If a fight is inevitable, have it now rather than a much messier one in 2015. Maybe the Senate Democrats won’t be able to swallow a bill with tougher enforcement provisions and without a path to citizenship, and they will own part of the death of immigration reform. Or maybe they’ll pass it, and the issue will be partly cleared off the table for an election year. For an establishment Republican, that’s win-win…

What I am saying is that they [the GOP leadership] are closer to neutral about big [midterm] gains than we might think, given the problems that the surge in base enthusiasm caused for them after the 2010 elections. So if they check agenda items like this off the list now and still get a landslide, great. But if they end up cooling off the base’s enthusiasm and get a narrow, establishment-based Senate majority and keep the House, well, that’s not the end of the world either. In fact, it would mean a more docile caucus in both Houses, which is good for those who run those Houses.
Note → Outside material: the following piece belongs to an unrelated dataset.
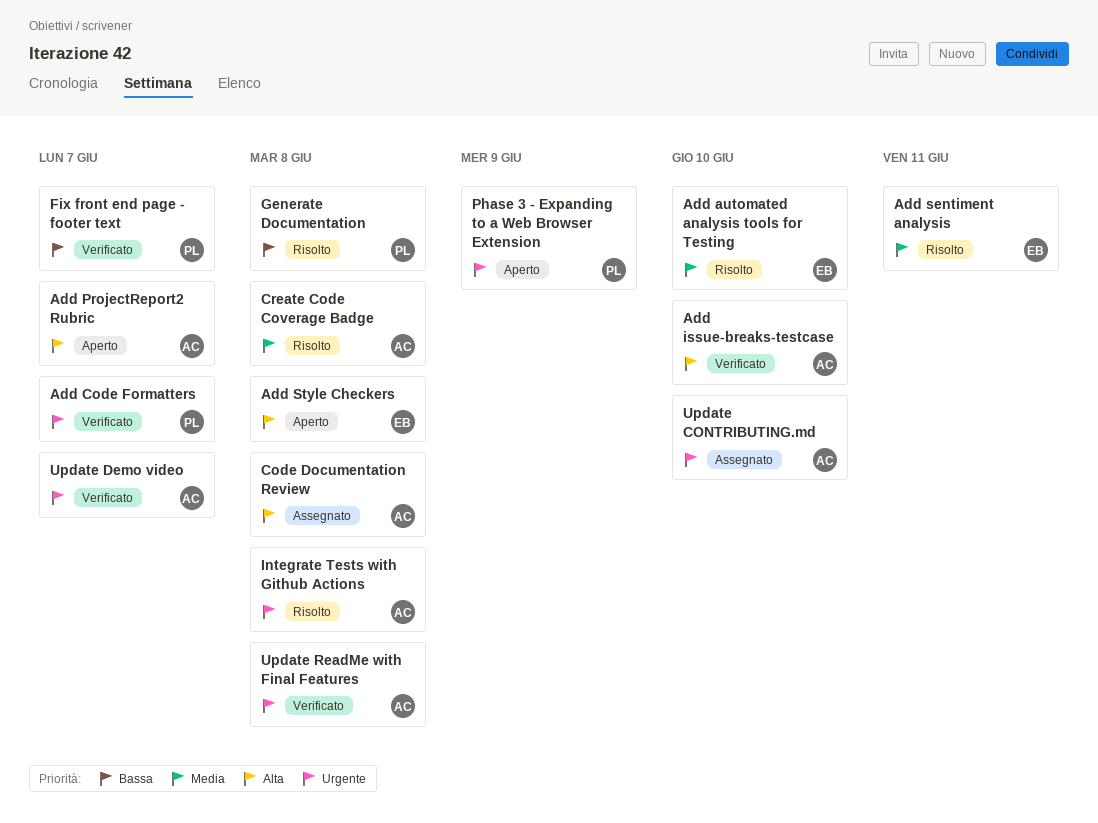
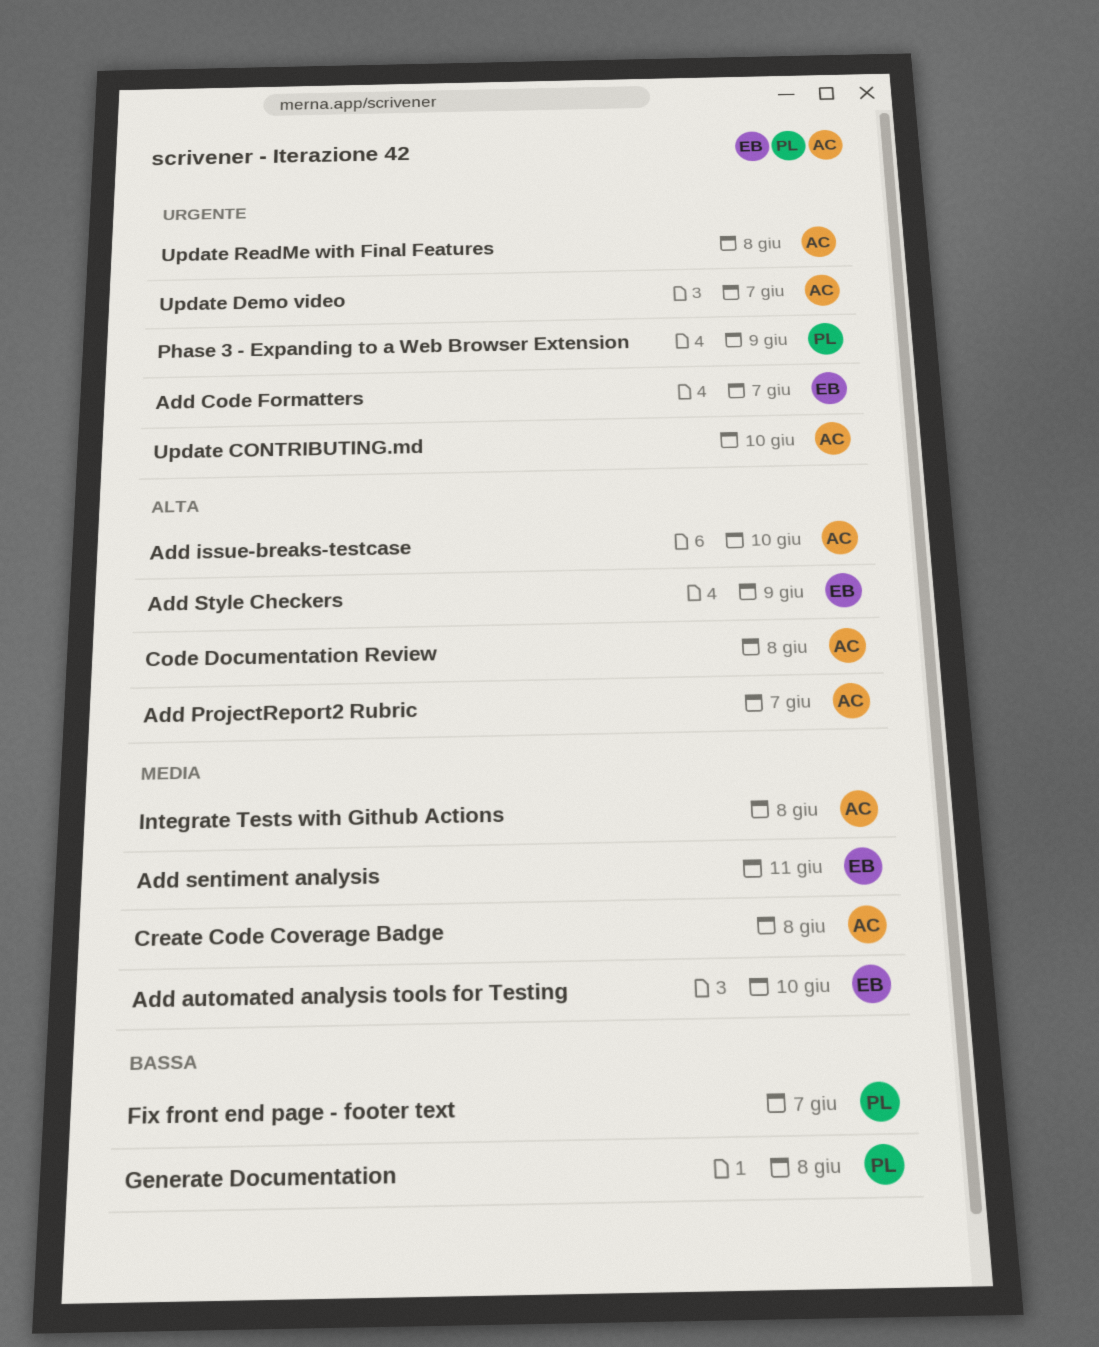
Add Code Formatters, owner: PL -> EB
Add Style Checkers, due: Jun 8 -> Jun 9
Integrate Tests with Github Actions, priority: Urgente -> Media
If they pass amnesty this summer and Republican voters protest by staying home in November, fine. That means fewer tea partiers end up in Congress next year, which Boehner can live with. If they don’t pass it and Republican voters turn out in force, painting Congress red, that’s fine too. A bigger majority also has certain advantages. There are upsides and downsides to either outcome for Boehner so, he probably figures, why not make his move now?